PROBLEM DESCRIPTION >>
Below are records with pictures in them. Output exactly the lines from the one with "30: (138, 188, 8.48)" through the one with "50: (381, 131, 11.38)", both included, and leave every picture out; give only those lines.
── TASK DATA ──
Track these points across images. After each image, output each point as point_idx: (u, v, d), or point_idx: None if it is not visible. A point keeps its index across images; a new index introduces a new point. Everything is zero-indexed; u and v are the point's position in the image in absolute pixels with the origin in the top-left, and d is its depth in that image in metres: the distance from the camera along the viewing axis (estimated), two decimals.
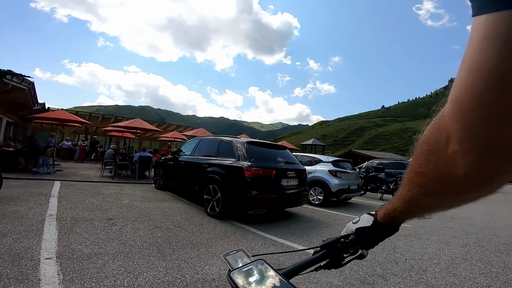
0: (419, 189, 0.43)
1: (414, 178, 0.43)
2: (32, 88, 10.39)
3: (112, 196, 6.27)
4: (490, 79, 0.26)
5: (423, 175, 0.40)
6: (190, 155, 6.70)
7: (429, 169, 0.38)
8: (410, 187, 0.45)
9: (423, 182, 0.41)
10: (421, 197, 0.43)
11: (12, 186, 6.24)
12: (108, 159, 9.59)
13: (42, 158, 8.73)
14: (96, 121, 17.99)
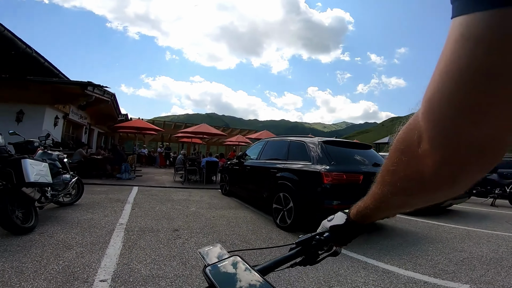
0: (390, 187, 0.44)
1: (386, 177, 0.44)
2: (114, 99, 11.61)
3: (180, 203, 6.18)
4: (460, 78, 0.26)
5: (394, 174, 0.41)
6: (256, 159, 6.16)
7: (400, 168, 0.39)
8: (381, 185, 0.46)
9: (393, 180, 0.42)
10: (390, 195, 0.44)
11: (97, 192, 6.76)
12: (179, 164, 9.90)
13: (124, 165, 9.51)
14: (169, 128, 19.54)
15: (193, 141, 15.49)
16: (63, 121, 9.63)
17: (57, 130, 9.25)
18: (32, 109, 8.10)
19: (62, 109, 9.23)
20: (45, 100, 8.20)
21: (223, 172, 8.17)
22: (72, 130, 11.40)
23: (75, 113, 10.52)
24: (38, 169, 3.13)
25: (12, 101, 8.03)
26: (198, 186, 9.21)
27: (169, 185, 8.85)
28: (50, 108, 8.45)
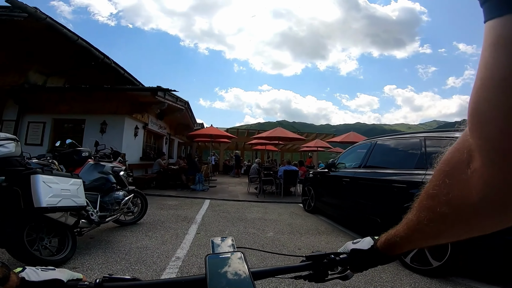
0: (427, 213, 0.40)
1: (424, 201, 0.41)
2: (188, 107, 11.47)
3: (255, 224, 4.89)
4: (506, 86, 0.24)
5: (434, 198, 0.37)
6: (357, 168, 4.37)
7: (442, 192, 0.36)
8: (418, 210, 0.42)
9: (432, 205, 0.38)
10: (426, 222, 0.40)
11: (167, 207, 6.10)
12: (254, 174, 8.79)
13: (198, 175, 8.96)
14: (242, 136, 19.14)
15: (267, 148, 14.40)
16: (143, 131, 9.79)
17: (138, 140, 9.39)
18: (113, 120, 8.27)
19: (141, 118, 9.34)
20: (124, 109, 8.29)
21: (306, 184, 6.58)
22: (153, 141, 11.75)
23: (154, 122, 10.70)
24: (59, 189, 2.23)
25: (97, 113, 8.37)
26: (274, 199, 7.85)
27: (243, 198, 7.76)
28: (129, 118, 8.53)
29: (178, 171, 9.42)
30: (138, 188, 8.48)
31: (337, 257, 0.63)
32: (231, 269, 0.52)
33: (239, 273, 0.51)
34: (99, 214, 3.16)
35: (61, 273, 0.52)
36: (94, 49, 8.34)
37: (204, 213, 5.63)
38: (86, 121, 8.48)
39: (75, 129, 8.89)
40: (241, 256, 0.55)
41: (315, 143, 13.55)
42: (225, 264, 0.53)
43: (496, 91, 0.25)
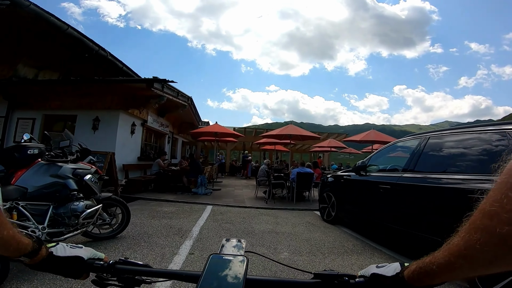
0: (481, 235, 0.33)
1: (479, 221, 0.33)
2: (192, 104, 10.60)
3: (264, 239, 3.95)
4: None
5: (493, 216, 0.31)
6: (401, 172, 3.37)
7: (504, 208, 0.30)
8: (468, 232, 0.35)
9: (490, 225, 0.31)
10: (479, 246, 0.33)
11: (161, 214, 5.20)
12: (262, 177, 7.82)
13: (200, 177, 8.06)
14: (250, 135, 18.17)
15: (276, 148, 13.40)
16: (141, 128, 8.96)
17: (135, 139, 8.56)
18: (106, 115, 7.46)
19: (139, 115, 8.51)
20: (118, 104, 7.46)
21: (324, 189, 5.58)
22: (154, 139, 10.93)
23: (154, 120, 9.87)
24: None
25: (89, 108, 7.58)
26: (286, 205, 6.86)
27: (250, 204, 6.80)
28: (125, 113, 7.70)
29: (179, 172, 8.54)
30: (134, 191, 7.77)
31: (351, 279, 0.56)
32: (228, 272, 0.52)
33: (234, 277, 0.50)
34: (47, 231, 2.27)
35: (85, 251, 0.60)
36: (88, 39, 7.56)
37: (203, 224, 4.70)
38: (78, 117, 7.70)
39: (66, 126, 8.14)
40: (243, 261, 0.55)
41: (329, 142, 12.47)
42: (225, 265, 0.53)
43: None
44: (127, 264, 0.58)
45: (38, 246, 0.53)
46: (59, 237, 2.49)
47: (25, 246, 0.50)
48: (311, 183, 7.07)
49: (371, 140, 8.68)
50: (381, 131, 11.38)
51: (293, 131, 8.00)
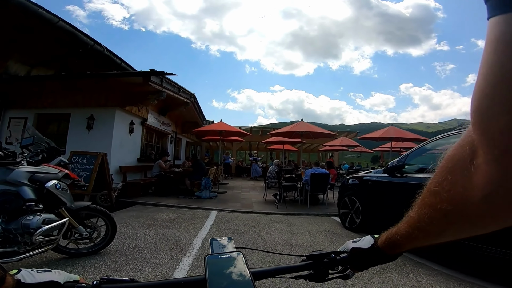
0: (428, 210, 0.39)
1: (426, 198, 0.40)
2: (195, 101, 9.97)
3: (279, 255, 3.22)
4: (508, 82, 0.25)
5: (436, 195, 0.37)
6: None
7: (444, 188, 0.35)
8: (420, 208, 0.41)
9: (434, 202, 0.37)
10: (427, 219, 0.39)
11: (158, 223, 4.55)
12: (272, 178, 7.11)
13: (204, 180, 7.39)
14: (256, 135, 17.46)
15: (285, 147, 12.67)
16: (141, 127, 8.36)
17: (134, 138, 7.95)
18: (102, 113, 6.87)
19: (138, 113, 7.90)
20: (114, 101, 6.87)
21: (345, 192, 4.86)
22: (156, 139, 10.33)
23: (155, 118, 9.27)
24: None
25: (84, 106, 7.01)
26: (299, 210, 6.16)
27: (259, 209, 6.12)
28: (121, 111, 7.10)
29: (181, 174, 7.90)
30: (132, 195, 7.08)
31: (337, 256, 0.62)
32: (231, 270, 0.51)
33: (239, 273, 0.50)
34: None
35: (57, 275, 0.51)
36: (81, 33, 6.96)
37: (206, 235, 4.03)
38: (71, 116, 7.13)
39: (59, 125, 7.59)
40: (241, 256, 0.55)
41: (341, 141, 11.67)
42: (225, 264, 0.53)
43: (498, 87, 0.25)
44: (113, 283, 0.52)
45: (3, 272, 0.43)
46: (13, 257, 1.87)
47: None
48: (327, 185, 6.34)
49: (389, 137, 7.90)
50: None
51: (304, 128, 7.27)
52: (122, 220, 4.64)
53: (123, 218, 4.78)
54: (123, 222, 4.52)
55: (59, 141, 7.47)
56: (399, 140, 8.78)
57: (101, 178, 5.01)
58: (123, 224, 4.40)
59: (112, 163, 6.61)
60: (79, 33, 6.90)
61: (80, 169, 4.81)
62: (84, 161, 4.84)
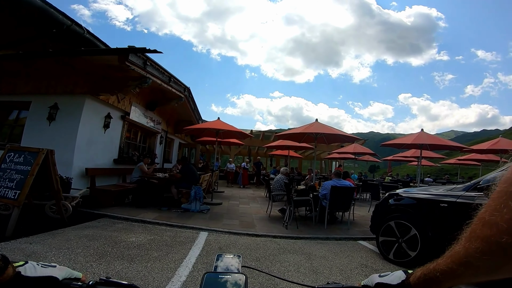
0: (481, 244, 0.33)
1: (479, 230, 0.34)
2: (189, 96, 8.61)
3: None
4: None
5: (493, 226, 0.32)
6: None
7: (504, 218, 0.30)
8: (469, 241, 0.35)
9: (490, 234, 0.32)
10: (479, 255, 0.33)
11: (119, 251, 3.10)
12: (279, 190, 5.67)
13: (195, 188, 5.95)
14: (257, 139, 16.08)
15: (290, 153, 11.26)
16: (121, 122, 6.96)
17: (111, 135, 6.54)
18: (68, 102, 5.48)
19: (117, 104, 6.52)
20: (83, 87, 5.48)
21: (389, 214, 3.48)
22: (142, 138, 8.91)
23: (141, 113, 7.86)
24: None
25: (47, 92, 5.61)
26: (315, 232, 4.74)
27: (263, 230, 4.70)
28: (93, 100, 5.71)
29: (167, 181, 6.47)
30: (104, 205, 5.27)
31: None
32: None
33: None
34: None
35: (59, 271, 0.52)
36: (56, 11, 5.62)
37: (187, 277, 2.61)
38: (32, 104, 5.74)
39: (18, 116, 6.18)
40: (243, 279, 0.51)
41: (354, 148, 10.30)
42: (222, 285, 0.50)
43: None
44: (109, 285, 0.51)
45: (4, 264, 0.46)
46: None
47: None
48: (351, 200, 4.94)
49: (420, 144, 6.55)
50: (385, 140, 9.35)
51: (320, 129, 5.85)
52: (66, 243, 3.23)
53: (69, 240, 3.36)
54: (65, 247, 3.10)
55: (14, 135, 6.06)
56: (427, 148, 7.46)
57: (44, 182, 3.59)
58: (62, 251, 2.99)
59: (75, 163, 5.20)
60: (52, 10, 5.54)
61: (14, 170, 3.38)
62: (20, 160, 3.42)
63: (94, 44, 6.44)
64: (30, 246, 3.10)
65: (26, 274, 0.48)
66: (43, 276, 0.49)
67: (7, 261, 0.46)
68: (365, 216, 6.29)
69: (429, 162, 15.07)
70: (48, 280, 0.50)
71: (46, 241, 3.28)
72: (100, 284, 0.51)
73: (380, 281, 0.54)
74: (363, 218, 6.04)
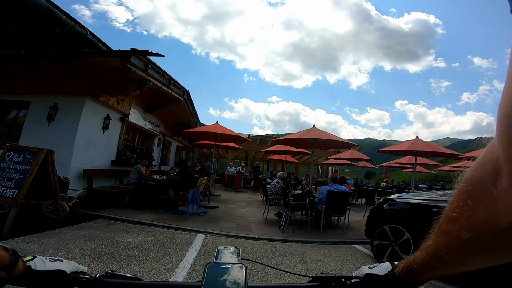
0: (446, 238, 0.36)
1: (444, 225, 0.37)
2: (188, 99, 8.67)
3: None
4: None
5: (455, 221, 0.34)
6: None
7: (463, 215, 0.32)
8: (437, 235, 0.38)
9: (452, 229, 0.34)
10: (444, 248, 0.36)
11: (116, 251, 3.12)
12: (275, 195, 5.73)
13: (192, 191, 5.98)
14: (254, 144, 16.14)
15: (287, 159, 11.34)
16: (120, 124, 6.99)
17: (110, 137, 6.56)
18: (67, 103, 5.52)
19: (117, 106, 6.56)
20: (84, 88, 5.53)
21: (383, 219, 3.56)
22: (140, 141, 8.93)
23: (140, 116, 7.90)
24: None
25: (47, 93, 5.65)
26: (311, 236, 4.79)
27: (260, 233, 4.73)
28: (93, 101, 5.75)
29: (164, 183, 6.49)
30: (101, 206, 5.13)
31: (348, 281, 0.58)
32: (229, 281, 0.51)
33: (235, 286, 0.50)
34: None
35: (66, 265, 0.54)
36: (60, 11, 5.68)
37: (185, 278, 2.64)
38: (32, 104, 5.77)
39: (18, 115, 6.19)
40: (243, 269, 0.54)
41: (350, 154, 10.40)
42: (224, 274, 0.52)
43: None
44: (115, 278, 0.54)
45: (15, 259, 0.47)
46: None
47: (1, 259, 0.45)
48: (347, 205, 5.00)
49: (414, 150, 6.66)
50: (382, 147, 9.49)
51: (318, 135, 5.93)
52: (63, 243, 3.24)
53: (66, 240, 3.37)
54: (62, 247, 3.12)
55: (12, 134, 6.06)
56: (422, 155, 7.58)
57: (44, 182, 3.61)
58: (59, 250, 3.01)
59: (73, 164, 5.22)
60: (56, 10, 5.59)
61: (13, 169, 3.40)
62: (19, 159, 3.44)
63: (96, 45, 6.51)
64: (27, 245, 3.11)
65: (36, 268, 0.50)
66: (52, 270, 0.51)
67: (17, 255, 0.48)
68: (360, 221, 6.36)
69: (424, 169, 15.24)
70: (57, 273, 0.52)
71: (42, 240, 3.30)
72: (106, 277, 0.53)
73: (369, 272, 0.57)
74: (358, 223, 6.10)
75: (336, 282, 0.57)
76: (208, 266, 0.52)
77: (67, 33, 5.90)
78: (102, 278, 0.52)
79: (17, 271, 0.47)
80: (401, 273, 0.49)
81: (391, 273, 0.52)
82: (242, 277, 0.51)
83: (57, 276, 0.52)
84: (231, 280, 0.51)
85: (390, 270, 0.52)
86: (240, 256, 0.64)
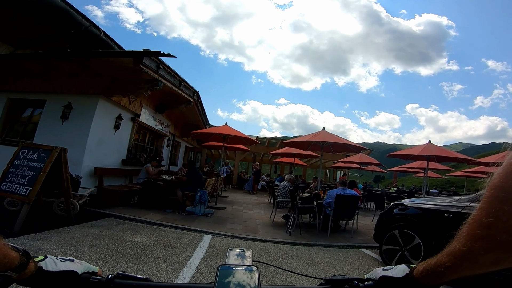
0: (483, 243, 0.37)
1: (477, 230, 0.38)
2: (198, 100, 8.74)
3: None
4: None
5: (491, 227, 0.36)
6: None
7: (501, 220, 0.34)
8: (469, 241, 0.39)
9: (490, 234, 0.36)
10: (483, 252, 0.37)
11: (124, 250, 3.15)
12: (283, 197, 5.70)
13: (200, 192, 6.01)
14: (262, 146, 16.12)
15: (296, 161, 11.27)
16: (131, 124, 7.10)
17: (121, 136, 6.67)
18: (81, 102, 5.64)
19: (129, 106, 6.67)
20: (96, 88, 5.64)
21: (393, 223, 3.49)
22: (150, 141, 9.05)
23: (150, 116, 8.02)
24: None
25: (62, 92, 5.79)
26: (318, 239, 4.73)
27: (267, 235, 4.71)
28: (106, 101, 5.86)
29: (172, 183, 6.54)
30: (109, 204, 5.20)
31: (361, 283, 0.57)
32: (241, 283, 0.51)
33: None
34: None
35: (78, 265, 0.53)
36: (75, 11, 5.84)
37: (191, 279, 2.64)
38: (47, 102, 5.92)
39: (33, 114, 6.37)
40: (255, 271, 0.53)
41: (360, 157, 10.26)
42: (236, 276, 0.52)
43: None
44: (126, 279, 0.54)
45: (26, 260, 0.46)
46: None
47: (12, 259, 0.44)
48: (355, 209, 4.93)
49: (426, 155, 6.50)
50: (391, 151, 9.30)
51: (327, 138, 5.87)
52: (72, 241, 3.29)
53: (75, 238, 3.42)
54: (71, 245, 3.17)
55: (27, 132, 6.24)
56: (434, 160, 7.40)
57: (56, 179, 3.69)
58: (69, 248, 3.06)
59: (85, 162, 5.32)
60: (73, 11, 5.75)
61: (27, 167, 3.49)
62: (34, 156, 3.54)
63: (110, 46, 6.66)
64: (37, 242, 3.17)
65: (48, 268, 0.49)
66: (64, 270, 0.51)
67: (28, 256, 0.47)
68: (368, 225, 6.25)
69: (435, 174, 14.89)
70: (68, 274, 0.51)
71: (52, 238, 3.36)
72: (118, 278, 0.53)
73: (384, 275, 0.56)
74: (366, 227, 6.00)
75: (349, 285, 0.57)
76: (221, 268, 0.52)
77: (82, 33, 6.05)
78: (114, 279, 0.52)
79: (28, 272, 0.47)
80: (420, 276, 0.49)
81: (409, 275, 0.51)
82: (255, 279, 0.51)
83: (69, 277, 0.51)
84: (244, 282, 0.50)
85: (408, 273, 0.52)
86: (252, 258, 0.64)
───
SOLUTION TO THE EXERCISE >>
30: (138, 188, 8.48)
31: (337, 257, 0.63)
32: (231, 269, 0.52)
33: (239, 273, 0.51)
34: (99, 214, 3.16)
35: (61, 273, 0.52)
36: (94, 49, 8.34)
37: (204, 213, 5.63)
38: (86, 121, 8.48)
39: (75, 129, 8.89)
40: (241, 256, 0.55)
41: (315, 143, 13.55)
42: (225, 264, 0.53)
43: (496, 91, 0.25)
0: (481, 235, 0.33)
1: (479, 221, 0.33)
2: (192, 104, 10.60)
3: (264, 239, 3.95)
4: None
5: (493, 216, 0.31)
6: (401, 172, 3.37)
7: (504, 208, 0.30)
8: (468, 232, 0.35)
9: (490, 225, 0.31)
10: (479, 246, 0.33)
11: (161, 214, 5.20)
12: (262, 177, 7.82)
13: (200, 177, 8.06)
14: (250, 135, 18.17)
15: (276, 148, 13.40)
16: (141, 128, 8.96)
17: (135, 139, 8.56)
18: (106, 115, 7.46)
19: (139, 115, 8.51)
20: (118, 104, 7.46)
21: (324, 189, 5.58)
22: (154, 139, 10.93)
23: (154, 120, 9.87)
24: None
25: (89, 108, 7.58)
26: (286, 205, 6.86)
27: (250, 204, 6.80)
28: (125, 113, 7.70)
29: (179, 172, 8.54)
30: (134, 191, 7.77)
31: (351, 279, 0.56)
32: (228, 272, 0.52)
33: (234, 277, 0.50)
34: (47, 231, 2.27)
35: (85, 251, 0.60)
36: (88, 39, 7.56)
37: (203, 224, 4.70)
38: (78, 117, 7.70)
39: (66, 126, 8.14)
40: (243, 261, 0.55)
41: (329, 142, 12.47)
42: (225, 265, 0.53)
43: None
44: (127, 264, 0.58)
45: (38, 246, 0.53)
46: (59, 237, 2.49)
47: (25, 246, 0.50)
48: (311, 183, 7.07)
49: (371, 140, 8.68)
50: (381, 131, 11.38)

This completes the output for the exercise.